Abstract paper a) This paper explores the almost unique way in which medieval Amalfitans recorded their family histories within charter evidence. The long name-strings in the documents are well known, but what can they tell us about the social realities behind the notarial practice? As part of a wider project on the place of Amalfitans within medieval Mediterranean history, I argue that the generational information within Amalfitan charters, material evidence and narrative sources can provide strong evidence for the manipulation of family histories as a means of gaining local prestige, and the name-strings themselves, if used with caution, can aid in locating Amalfitans further afield.

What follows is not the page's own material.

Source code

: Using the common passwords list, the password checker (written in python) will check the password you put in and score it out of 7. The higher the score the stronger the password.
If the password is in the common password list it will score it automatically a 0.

Paper b) The famed Auchinleck manuscript (Edinburgh, Advocates MS 19.2.1), often treated as a 'family library', contains numerous stories involving mysterious or problematic conceptions and births. What does the emphasis on this theme imply about its audiences? While these stories might be read by adults as a way of evoking, expressing, and resolving anxieties surrounding child-bearing, I argue further that this theme addresses younger members of a family by using anxieties of origins and lineage to teach children of gentry or upper merchant classes the significance of birthright, patrimony, religion, manners and education in creating their adult identities.

Paper c) The Holy Kinship – Christ’s extended family originating from the offspring of St Anne’s three marriages and comprising His grandparents, aunts, uncles and cousins – is a common apocryphal subject in English medieval art, featured in manuscripts, murals and stained glass.
Using several important examples, this paper will explore two key aspects of this theme. Firstly, what part patrons’ own family connections, especially those spanning several generations, played in the selection of the subject; secondly, what the various depictions reveal about medieval attitudes to young and old family members and their relationship to each other.